Output exactly the first line of the listing and each line after it, through the line that contains "High Price, 08-Apr: 17759 -> 17874"; add nothing else.

++++

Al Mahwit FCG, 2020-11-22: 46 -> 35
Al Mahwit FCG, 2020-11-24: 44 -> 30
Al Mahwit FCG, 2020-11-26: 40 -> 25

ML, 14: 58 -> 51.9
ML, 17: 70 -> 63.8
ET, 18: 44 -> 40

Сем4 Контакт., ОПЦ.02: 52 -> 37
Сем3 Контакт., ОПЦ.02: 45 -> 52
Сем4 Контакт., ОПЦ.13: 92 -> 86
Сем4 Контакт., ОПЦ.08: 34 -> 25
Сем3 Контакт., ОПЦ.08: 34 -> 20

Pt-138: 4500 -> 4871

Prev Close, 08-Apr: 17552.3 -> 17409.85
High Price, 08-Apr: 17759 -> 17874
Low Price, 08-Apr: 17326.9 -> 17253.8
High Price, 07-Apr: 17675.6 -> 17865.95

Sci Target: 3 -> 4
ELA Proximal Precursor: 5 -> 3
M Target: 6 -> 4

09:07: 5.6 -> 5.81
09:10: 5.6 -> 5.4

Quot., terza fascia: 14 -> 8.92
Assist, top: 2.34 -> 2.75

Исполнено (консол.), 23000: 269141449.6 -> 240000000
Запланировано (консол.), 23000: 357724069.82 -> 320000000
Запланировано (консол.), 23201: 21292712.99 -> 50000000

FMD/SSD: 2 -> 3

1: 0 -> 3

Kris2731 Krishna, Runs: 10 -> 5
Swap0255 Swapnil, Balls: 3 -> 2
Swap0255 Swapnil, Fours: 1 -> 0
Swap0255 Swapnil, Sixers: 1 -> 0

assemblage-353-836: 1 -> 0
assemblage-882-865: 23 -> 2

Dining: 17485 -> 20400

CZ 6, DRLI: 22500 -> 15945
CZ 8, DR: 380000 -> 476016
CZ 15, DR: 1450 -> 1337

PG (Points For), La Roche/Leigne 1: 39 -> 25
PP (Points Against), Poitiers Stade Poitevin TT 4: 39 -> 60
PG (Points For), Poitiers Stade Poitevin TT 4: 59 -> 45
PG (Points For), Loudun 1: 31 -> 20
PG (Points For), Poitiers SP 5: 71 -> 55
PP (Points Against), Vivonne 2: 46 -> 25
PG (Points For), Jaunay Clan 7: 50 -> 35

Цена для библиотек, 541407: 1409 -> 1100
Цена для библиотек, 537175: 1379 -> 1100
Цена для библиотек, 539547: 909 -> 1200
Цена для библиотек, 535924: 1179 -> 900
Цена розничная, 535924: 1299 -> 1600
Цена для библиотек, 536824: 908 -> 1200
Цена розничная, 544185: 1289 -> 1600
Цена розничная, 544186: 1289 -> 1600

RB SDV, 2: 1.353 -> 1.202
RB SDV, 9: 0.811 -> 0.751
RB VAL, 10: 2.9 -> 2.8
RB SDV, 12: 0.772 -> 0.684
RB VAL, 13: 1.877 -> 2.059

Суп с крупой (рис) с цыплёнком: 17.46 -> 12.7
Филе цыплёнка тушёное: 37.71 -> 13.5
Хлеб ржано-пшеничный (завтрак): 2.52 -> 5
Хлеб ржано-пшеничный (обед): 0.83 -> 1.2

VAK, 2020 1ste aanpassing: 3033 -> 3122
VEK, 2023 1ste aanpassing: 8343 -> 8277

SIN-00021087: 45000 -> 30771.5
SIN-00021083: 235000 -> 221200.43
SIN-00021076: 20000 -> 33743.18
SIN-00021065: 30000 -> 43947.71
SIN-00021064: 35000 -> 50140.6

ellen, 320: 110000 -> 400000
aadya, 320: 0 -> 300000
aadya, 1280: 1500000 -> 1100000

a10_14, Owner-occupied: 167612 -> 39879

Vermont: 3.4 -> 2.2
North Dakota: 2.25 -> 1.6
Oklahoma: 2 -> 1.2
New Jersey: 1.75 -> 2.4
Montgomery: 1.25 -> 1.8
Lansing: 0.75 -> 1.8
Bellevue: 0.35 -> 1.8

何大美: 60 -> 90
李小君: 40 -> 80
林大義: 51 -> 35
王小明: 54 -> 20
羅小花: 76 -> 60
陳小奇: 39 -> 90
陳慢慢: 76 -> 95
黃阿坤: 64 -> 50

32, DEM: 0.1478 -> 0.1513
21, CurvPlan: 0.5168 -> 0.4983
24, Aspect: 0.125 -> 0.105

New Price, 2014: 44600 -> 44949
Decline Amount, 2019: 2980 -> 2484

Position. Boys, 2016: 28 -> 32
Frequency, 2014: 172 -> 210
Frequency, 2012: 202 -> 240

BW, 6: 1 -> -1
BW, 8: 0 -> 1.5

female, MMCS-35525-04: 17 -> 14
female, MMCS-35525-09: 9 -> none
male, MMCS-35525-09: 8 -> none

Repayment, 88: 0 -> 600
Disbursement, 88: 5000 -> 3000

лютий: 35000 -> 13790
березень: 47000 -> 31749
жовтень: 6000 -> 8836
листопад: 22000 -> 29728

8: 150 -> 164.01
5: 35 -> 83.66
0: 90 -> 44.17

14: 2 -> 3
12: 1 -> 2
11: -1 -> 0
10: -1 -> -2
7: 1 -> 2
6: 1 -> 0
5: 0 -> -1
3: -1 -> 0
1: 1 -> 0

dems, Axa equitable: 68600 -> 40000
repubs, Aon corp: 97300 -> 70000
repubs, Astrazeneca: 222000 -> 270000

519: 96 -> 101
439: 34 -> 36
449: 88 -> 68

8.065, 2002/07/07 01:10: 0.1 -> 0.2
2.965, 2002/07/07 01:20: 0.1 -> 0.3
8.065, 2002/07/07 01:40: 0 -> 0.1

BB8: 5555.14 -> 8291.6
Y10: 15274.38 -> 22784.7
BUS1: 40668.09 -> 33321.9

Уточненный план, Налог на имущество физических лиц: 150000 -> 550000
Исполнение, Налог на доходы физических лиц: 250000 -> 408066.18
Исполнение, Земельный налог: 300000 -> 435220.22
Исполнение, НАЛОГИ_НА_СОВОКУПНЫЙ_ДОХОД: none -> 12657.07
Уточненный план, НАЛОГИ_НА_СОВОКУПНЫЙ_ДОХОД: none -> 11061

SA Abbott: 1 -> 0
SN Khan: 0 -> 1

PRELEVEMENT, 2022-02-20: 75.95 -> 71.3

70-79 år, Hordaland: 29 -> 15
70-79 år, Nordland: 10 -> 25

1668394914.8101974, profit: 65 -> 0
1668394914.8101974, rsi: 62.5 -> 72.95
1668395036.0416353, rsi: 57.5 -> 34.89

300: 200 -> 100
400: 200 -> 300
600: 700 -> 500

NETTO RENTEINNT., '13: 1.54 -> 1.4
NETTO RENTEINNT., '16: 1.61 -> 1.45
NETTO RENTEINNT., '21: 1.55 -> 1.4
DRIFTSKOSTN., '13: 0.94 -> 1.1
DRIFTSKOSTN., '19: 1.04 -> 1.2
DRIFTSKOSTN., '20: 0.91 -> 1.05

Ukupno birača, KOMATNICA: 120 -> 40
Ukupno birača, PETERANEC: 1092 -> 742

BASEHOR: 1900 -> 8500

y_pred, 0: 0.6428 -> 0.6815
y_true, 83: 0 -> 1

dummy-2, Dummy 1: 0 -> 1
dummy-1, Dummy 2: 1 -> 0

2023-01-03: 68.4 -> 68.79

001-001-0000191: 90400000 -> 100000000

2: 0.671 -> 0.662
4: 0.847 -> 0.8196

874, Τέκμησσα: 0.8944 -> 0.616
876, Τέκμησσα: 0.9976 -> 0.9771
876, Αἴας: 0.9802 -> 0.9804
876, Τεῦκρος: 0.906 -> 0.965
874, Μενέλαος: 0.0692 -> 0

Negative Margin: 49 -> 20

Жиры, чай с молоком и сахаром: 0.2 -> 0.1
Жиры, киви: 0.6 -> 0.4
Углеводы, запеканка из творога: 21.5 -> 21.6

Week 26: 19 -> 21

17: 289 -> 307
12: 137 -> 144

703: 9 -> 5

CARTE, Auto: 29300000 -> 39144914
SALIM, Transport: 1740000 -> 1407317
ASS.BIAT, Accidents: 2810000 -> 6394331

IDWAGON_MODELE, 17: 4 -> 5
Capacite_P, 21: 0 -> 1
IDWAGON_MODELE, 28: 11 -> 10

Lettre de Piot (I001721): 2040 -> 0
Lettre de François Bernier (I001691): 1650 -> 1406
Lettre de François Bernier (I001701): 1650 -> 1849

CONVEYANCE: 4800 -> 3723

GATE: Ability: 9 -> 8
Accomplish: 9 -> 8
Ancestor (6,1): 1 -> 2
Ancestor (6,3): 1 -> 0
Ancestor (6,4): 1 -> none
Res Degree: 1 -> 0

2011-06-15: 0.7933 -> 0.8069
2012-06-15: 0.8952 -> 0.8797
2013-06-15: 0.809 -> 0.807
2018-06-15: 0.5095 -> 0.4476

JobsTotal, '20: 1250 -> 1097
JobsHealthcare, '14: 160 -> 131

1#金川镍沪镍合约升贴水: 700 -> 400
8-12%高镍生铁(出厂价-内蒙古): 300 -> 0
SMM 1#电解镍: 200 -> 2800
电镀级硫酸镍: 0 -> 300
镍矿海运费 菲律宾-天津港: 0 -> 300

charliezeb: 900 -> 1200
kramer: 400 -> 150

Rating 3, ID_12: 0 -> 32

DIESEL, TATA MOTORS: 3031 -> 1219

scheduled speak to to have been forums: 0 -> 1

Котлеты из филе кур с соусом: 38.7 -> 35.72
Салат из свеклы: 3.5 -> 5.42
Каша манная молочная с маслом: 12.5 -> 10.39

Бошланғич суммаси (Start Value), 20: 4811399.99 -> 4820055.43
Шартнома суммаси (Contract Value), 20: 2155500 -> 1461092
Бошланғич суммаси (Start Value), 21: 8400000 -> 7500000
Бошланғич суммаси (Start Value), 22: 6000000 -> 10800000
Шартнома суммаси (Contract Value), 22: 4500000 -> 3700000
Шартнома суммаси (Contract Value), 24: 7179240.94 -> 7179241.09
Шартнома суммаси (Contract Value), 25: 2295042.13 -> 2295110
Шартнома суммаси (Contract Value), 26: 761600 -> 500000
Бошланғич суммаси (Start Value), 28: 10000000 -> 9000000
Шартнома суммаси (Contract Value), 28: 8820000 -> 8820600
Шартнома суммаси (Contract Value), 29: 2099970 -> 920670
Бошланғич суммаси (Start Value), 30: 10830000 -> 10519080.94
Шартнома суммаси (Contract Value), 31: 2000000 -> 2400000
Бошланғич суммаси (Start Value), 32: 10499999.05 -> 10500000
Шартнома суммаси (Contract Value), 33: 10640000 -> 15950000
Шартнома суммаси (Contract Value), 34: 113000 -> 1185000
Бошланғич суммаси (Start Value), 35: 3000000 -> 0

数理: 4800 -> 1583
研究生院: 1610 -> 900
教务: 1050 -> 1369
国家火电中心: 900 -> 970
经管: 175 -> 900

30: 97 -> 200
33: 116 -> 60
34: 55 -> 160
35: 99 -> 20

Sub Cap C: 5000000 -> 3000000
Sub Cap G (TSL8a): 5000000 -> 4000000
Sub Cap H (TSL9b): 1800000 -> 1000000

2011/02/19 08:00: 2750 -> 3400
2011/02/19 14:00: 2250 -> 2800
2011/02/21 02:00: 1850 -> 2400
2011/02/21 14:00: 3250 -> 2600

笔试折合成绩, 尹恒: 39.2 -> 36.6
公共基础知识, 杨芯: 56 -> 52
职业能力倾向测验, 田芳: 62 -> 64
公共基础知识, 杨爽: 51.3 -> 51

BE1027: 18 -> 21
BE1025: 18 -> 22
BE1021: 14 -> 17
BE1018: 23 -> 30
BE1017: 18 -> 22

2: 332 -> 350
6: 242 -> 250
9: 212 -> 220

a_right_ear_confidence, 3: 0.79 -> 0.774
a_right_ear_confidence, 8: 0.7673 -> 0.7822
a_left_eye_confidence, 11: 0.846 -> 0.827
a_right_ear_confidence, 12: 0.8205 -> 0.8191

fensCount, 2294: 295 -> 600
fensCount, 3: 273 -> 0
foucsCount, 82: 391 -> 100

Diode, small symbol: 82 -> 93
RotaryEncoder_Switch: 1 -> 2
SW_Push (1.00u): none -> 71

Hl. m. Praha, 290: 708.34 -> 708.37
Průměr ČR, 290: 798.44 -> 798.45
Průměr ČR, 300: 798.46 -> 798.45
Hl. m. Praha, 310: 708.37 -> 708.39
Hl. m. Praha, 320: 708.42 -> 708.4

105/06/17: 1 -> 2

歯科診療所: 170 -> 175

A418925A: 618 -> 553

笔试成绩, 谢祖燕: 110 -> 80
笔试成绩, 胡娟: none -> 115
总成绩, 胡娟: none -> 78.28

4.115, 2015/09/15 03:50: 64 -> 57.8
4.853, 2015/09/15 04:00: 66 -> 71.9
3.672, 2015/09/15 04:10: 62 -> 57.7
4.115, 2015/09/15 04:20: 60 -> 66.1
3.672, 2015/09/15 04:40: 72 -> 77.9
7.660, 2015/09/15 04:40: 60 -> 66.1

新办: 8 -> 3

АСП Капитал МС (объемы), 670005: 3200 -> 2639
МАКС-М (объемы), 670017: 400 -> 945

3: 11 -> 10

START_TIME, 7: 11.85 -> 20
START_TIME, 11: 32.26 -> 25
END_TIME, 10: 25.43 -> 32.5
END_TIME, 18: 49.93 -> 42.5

++++

**OUTPUT FOR THIS TASK:**
Al Mahwit FCG, 2020-11-22: 46 -> 35
Al Mahwit FCG, 2020-11-24: 44 -> 30
Al Mahwit FCG, 2020-11-26: 40 -> 25

ML, 14: 58 -> 51.9
ML, 17: 70 -> 63.8
ET, 18: 44 -> 40

Сем4 Контакт., ОПЦ.02: 52 -> 37
Сем3 Контакт., ОПЦ.02: 45 -> 52
Сем4 Контакт., ОПЦ.13: 92 -> 86
Сем4 Контакт., ОПЦ.08: 34 -> 25
Сем3 Контакт., ОПЦ.08: 34 -> 20

Pt-138: 4500 -> 4871

Prev Close, 08-Apr: 17552.3 -> 17409.85
High Price, 08-Apr: 17759 -> 17874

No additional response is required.